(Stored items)
------------------------------------
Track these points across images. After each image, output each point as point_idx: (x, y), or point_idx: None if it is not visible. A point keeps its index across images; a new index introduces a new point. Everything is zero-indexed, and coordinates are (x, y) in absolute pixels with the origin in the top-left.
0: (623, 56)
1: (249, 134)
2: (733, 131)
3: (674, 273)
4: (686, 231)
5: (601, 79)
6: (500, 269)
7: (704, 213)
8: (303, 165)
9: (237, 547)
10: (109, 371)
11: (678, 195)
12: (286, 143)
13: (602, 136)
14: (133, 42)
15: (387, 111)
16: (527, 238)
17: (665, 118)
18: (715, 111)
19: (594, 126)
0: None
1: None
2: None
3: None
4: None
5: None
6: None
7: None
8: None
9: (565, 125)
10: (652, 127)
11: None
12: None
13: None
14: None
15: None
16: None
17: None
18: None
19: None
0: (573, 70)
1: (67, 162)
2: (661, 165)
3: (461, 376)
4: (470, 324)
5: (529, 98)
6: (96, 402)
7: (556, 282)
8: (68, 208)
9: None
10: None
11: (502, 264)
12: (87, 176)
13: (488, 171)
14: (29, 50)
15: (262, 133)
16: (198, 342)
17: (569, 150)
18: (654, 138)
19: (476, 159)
------------------------------------
Exercise objective –
Please present every line of the records above as a numbered list, leaving out any blank lines.

Written response –
1. Track these points across images. After each image, output each point as point_idx: (x, y), or point_idx: None if it is not visible. A point keeps its index across images; a new index introduces a new point. Everything is zero-indexed, and coordinates are (x, y) in absolute pixels with the origin in the top-left.
2. 0: (623, 56)
3. 1: (249, 134)
4. 2: (733, 131)
5. 3: (674, 273)
6. 4: (686, 231)
7. 5: (601, 79)
8. 6: (500, 269)
9. 7: (704, 213)
10. 8: (303, 165)
11. 9: (237, 547)
12. 10: (109, 371)
13. 11: (678, 195)
14. 12: (286, 143)
15. 13: (602, 136)
16. 14: (133, 42)
17. 15: (387, 111)
18. 16: (527, 238)
19. 17: (665, 118)
20. 18: (715, 111)
21. 19: (594, 126)
22. 0: None
23. 1: None
24. 2: None
25. 3: None
26. 4: None
27. 5: None
28. 6: None
29. 7: None
30. 8: None
31. 9: (565, 125)
32. 10: (652, 127)
33. 11: None
34. 12: None
35. 13: None
36. 14: None
37. 15: None
38. 16: None
39. 17: None
40. 18: None
41. 19: None
42. 0: (573, 70)
43. 1: (67, 162)
44. 2: (661, 165)
45. 3: (461, 376)
46. 4: (470, 324)
47. 5: (529, 98)
48. 6: (96, 402)
49. 7: (556, 282)
50. 8: (68, 208)
51. 9: None
52. 10: None
53. 11: (502, 264)
54. 12: (87, 176)
55. 13: (488, 171)
56. 14: (29, 50)
57. 15: (262, 133)
58. 16: (198, 342)
59. 17: (569, 150)
60. 18: (654, 138)
61. 19: (476, 159)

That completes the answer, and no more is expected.